Some time later, the ANSI character set evolved. Once again, the first 128 characters are the same as ASCII. But there are many ways to handle the second set. The decoding system, called "code pages", handles these items accurately, even if cumbersome. In reality, many languages need hundreds or thousands of characters. Clearly, the character codes can't possibly be squeezed into a byte. The solution? Multi-byte characters. Some characters are one byte, and some are more. If a particular character needs a multi-byte representation, a special ID byte is inserted, followed by the identifying data. A multi-byte character may consist of two, three, or even more bytes. That special ID byte determines what data will follow.

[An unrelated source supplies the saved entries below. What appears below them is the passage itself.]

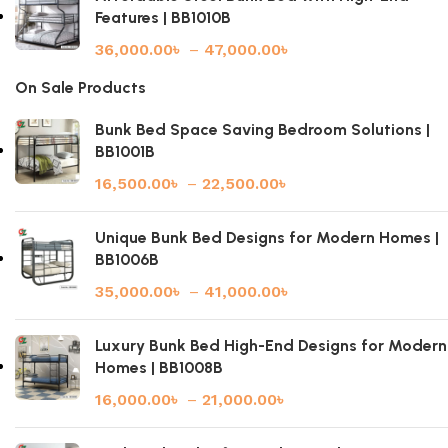
Features | BB1010B
36,000.00
৳
–
47,000.00
৳
On Sale Products
Bunk Bed Space Saving Bedroom Solutions |
BB1001B
16,500.00
৳
–
22,500.00
৳
Unique Bunk Bed Designs for Modern Homes |
BB1006B
35,000.00
৳
–
41,000.00
৳
Luxury Bunk Bed High-End Designs for Modern
Homes | BB1008B
16,000.00
৳
–
21,000.00
৳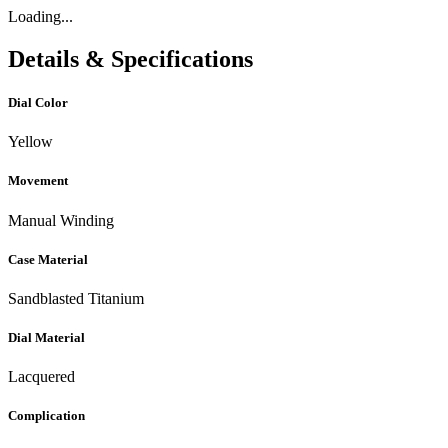
Loading...
Details & Specifications
Dial Color
Yellow
Movement
Manual Winding
Case Material
Sandblasted Titanium
Dial Material
Lacquered
Complication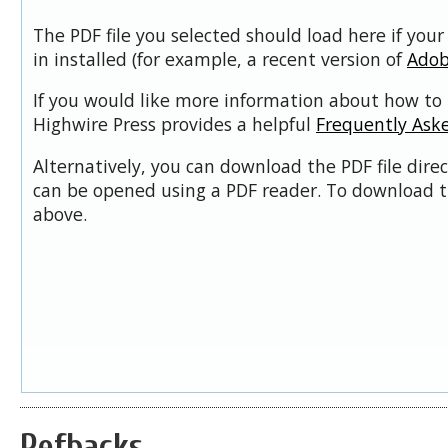
The PDF file you selected should load here if you
in installed (for example, a recent version of
Adob
If you would like more information about how to 
Highwire Press provides a helpful
Frequently Ask
Alternatively, you can download the PDF file dire
can be opened using a PDF reader. To download t
above.
Refbacks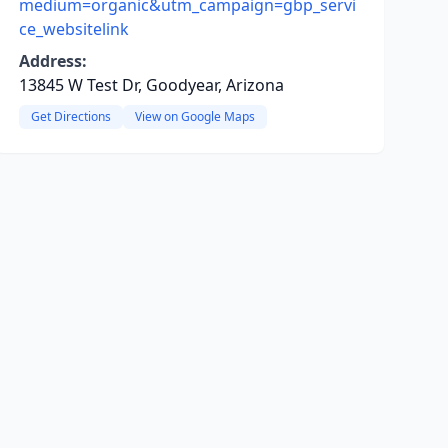
medium=organic&utm_campaign=gbp_servi
ce_websitelink
Address:
13845 W Test Dr, Goodyear, Arizona
Get Directions
View on Google Maps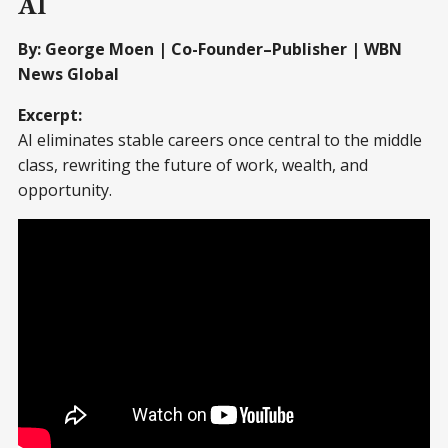
AI
By: George Moen | Co-Founder–Publisher | WBN
News Global
Excerpt:
AI eliminates stable careers once central to the middle
class, rewriting the future of work, wealth, and
opportunity.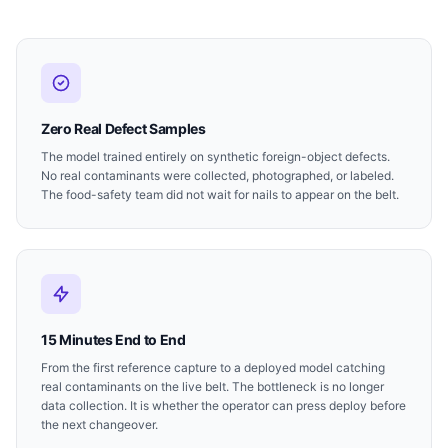
Zero Real Defect Samples
The model trained entirely on synthetic foreign-object defects.
No real contaminants were collected, photographed, or labeled.
The food-safety team did not wait for nails to appear on the belt.
15 Minutes End to End
From the first reference capture to a deployed model catching
real contaminants on the live belt. The bottleneck is no longer
data collection. It is whether the operator can press deploy before
the next changeover.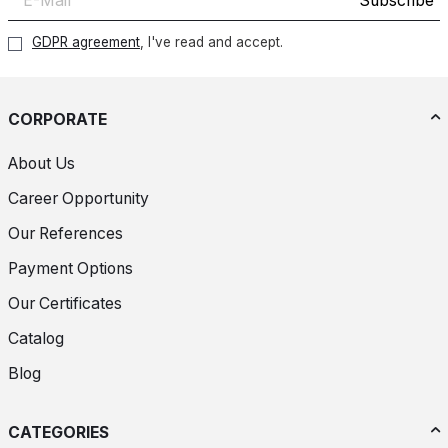
Subscribe
GDPR agreement
, I've read and accept.
CORPORATE
About Us
Career Opportunity
Our References
Payment Options
Our Certificates
Catalog
Blog
CATEGORIES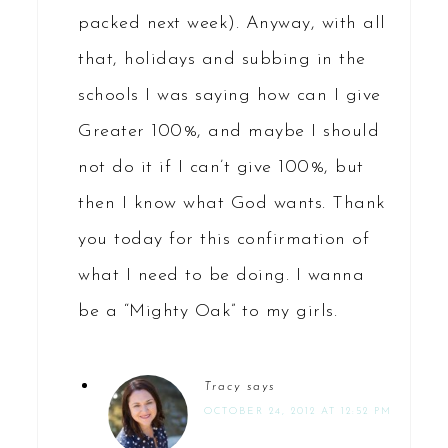
packed next week). Anyway, with all
that, holidays and subbing in the
schools I was saying how can I give
Greater 100%, and maybe I should
not do it if I can’t give 100%, but
then I know what God wants. Thank
you today for this confirmation of
what I need to be doing. I wanna
be a “Mighty Oak” to my girls.
Tracy
says
OCTOBER 24, 2012 AT 12:52 PM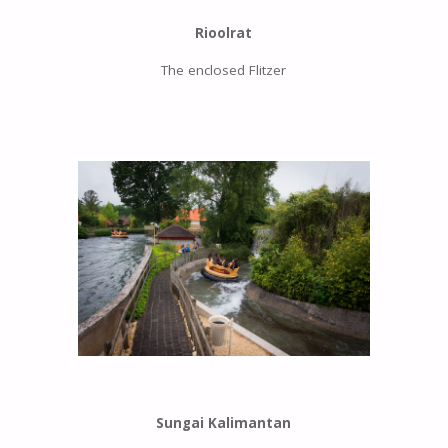
Rioolrat
The enclosed Flitzer
Sungai Kalimantan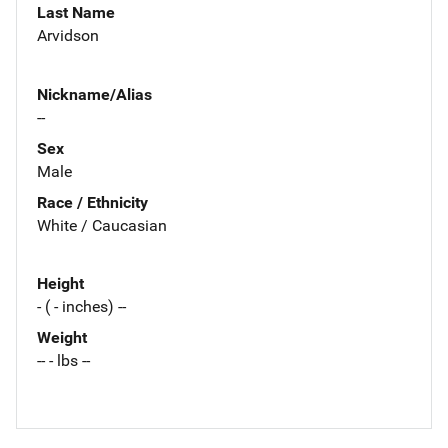
Last Name
Arvidson
Nickname/Alias
--
Sex
Male
Race / Ethnicity
White / Caucasian
Height
- ( - inches) --
Weight
-- - lbs --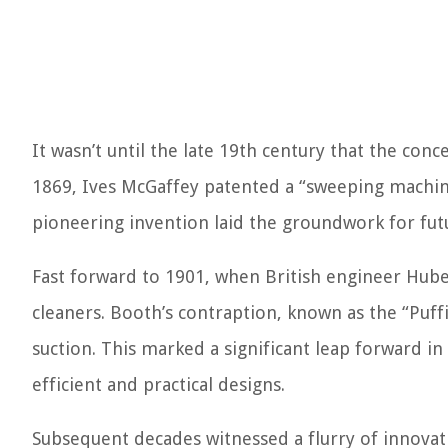
It wasn’t until the late 19th century that the co
1869, Ives McGaffey patented a “sweeping machine
pioneering invention laid the groundwork for fu
Fast forward to 1901, when British engineer Hub
cleaners. Booth’s contraption, known as the “Puffi
suction. This marked a significant leap forward i
efficient and practical designs.
Subsequent decades witnessed a flurry of innova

Multi-byte ANSI imposes a unique problem. You can't just scan your way through a string, byte-by-byte. Some characters are multi-byte! You must use care to treat them accurately, or your data will be destroyed. A word of warning... it's virtually impossible to scan backwards through a multi-byte string. That's because ANSI uses the same numeric values for both the ID byte, and the data which follows. When you look backwards and find an ID value, you can't tell if it's an ID or data. It just won't work well.

UNICODE

Unicode was created to represent every language into a single character set. While there are several Unicode formats, we'll concentrate on the only two varieties with real usage: UTF-8 and UTF-16. PowerBASIC uses UTF-16, which stores each character as a two-byte unsigned word. UTF-16 is used natively by Windows, COM, Visual Basic, Java, etc.

UTF-16 UNICODE

Just as before, the first 128 values represent ASCII characters. Other characters, primarily in non-English languages, have been assigned the higher values. At this time, and for the foreseeable future, UTF-16 is the character set of choice for all of your applications. It is the best way to store all of your data to keep it secure and understandable.

UTF-8 UNICODE

UTF-8 is somewhat of a hybrid between ANSI and UTF-16. It is used when the size of the text is of utmost importance. That makes it an obvious choice for downloading from the Internet. UTF-8 uses the same single byte characters for ASCII values. Further, it even uses the identical algorithm for multi-byte character, with one glowing exception: the ID byte and the data bytes are always unique! With that knowledge in hand, it is possible to scan backwards from any position. PowerBASIC does not support the use of UTF-8 within standard code. That's because UTF-8 is much slower in performance than UTF-16. That said, PowerBASIC does provide conversion functions to/from UTF-8, so you have it readily available for all of your Internet applications. UTF-8 files are byte orientated and should be opened as an ANSI file (CHR=ANSI).